Data for analysis -
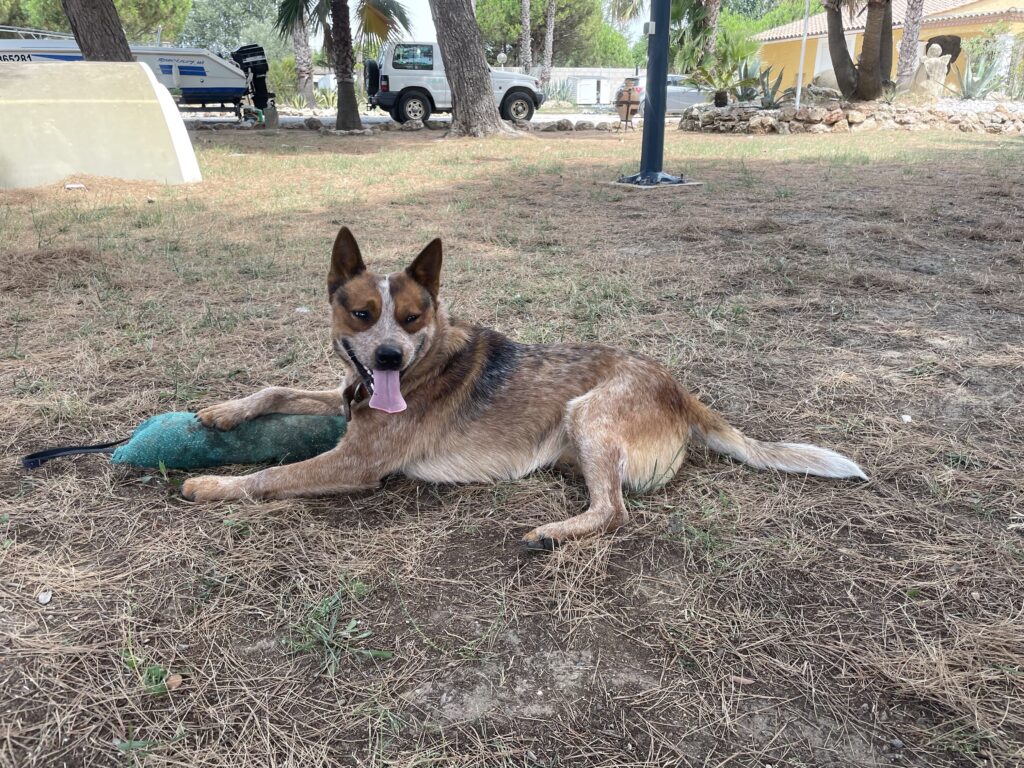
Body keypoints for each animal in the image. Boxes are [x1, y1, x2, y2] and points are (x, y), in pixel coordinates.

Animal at [182, 227, 866, 549]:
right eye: (361, 313)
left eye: (411, 317)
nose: (388, 355)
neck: (423, 362)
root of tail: (679, 388)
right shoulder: (349, 395)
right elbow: (277, 389)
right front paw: (223, 411)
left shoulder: (357, 463)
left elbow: (270, 476)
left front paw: (211, 484)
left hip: (589, 415)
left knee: (615, 510)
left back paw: (550, 534)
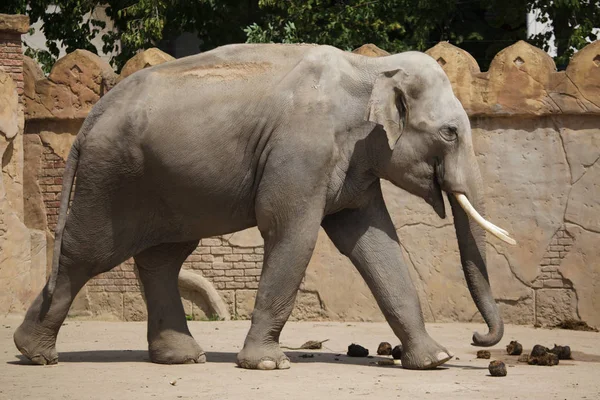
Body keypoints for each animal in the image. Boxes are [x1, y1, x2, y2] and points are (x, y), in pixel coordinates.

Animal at [11, 42, 512, 370]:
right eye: (450, 132)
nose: (477, 338)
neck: (372, 67)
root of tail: (90, 117)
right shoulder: (302, 149)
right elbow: (291, 232)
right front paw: (269, 364)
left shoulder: (354, 161)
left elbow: (374, 243)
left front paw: (434, 360)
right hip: (112, 178)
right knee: (87, 253)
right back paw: (36, 355)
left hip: (160, 183)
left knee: (162, 258)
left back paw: (180, 358)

Assigned task - Repeat the records above exactly, leaving out the pictures.

Output for this task -
Body keypoints for each animal in the image. Boxes are [x1, y1, x2, y2] and points are (x, y), in pixel coordinates.

Animal at [182, 227, 866, 549]:
right eye: (361, 313)
left eye: (411, 317)
nose: (388, 355)
neck: (423, 362)
root of tail: (679, 388)
right shoulder: (349, 395)
right elbow: (277, 389)
right front paw: (223, 411)
left shoulder: (357, 463)
left elbow: (270, 476)
left front paw: (211, 484)
left hip: (589, 415)
left knee: (615, 510)
left back paw: (550, 534)
Body keypoints for each animal in the image. Boxes are [x1, y1, x2, y2] and points are (x, y), in pixel coordinates.

Animal at [11, 42, 512, 370]:
right eye: (450, 132)
nose: (477, 338)
neck: (372, 67)
root of tail: (90, 117)
right shoulder: (302, 149)
right elbow: (291, 232)
right front paw: (269, 364)
left shoulder: (354, 161)
left elbow: (374, 243)
left front paw: (434, 360)
right hip: (112, 178)
right knee: (87, 253)
right back paw: (36, 355)
left hip: (160, 183)
left knee: (162, 258)
left back paw: (180, 358)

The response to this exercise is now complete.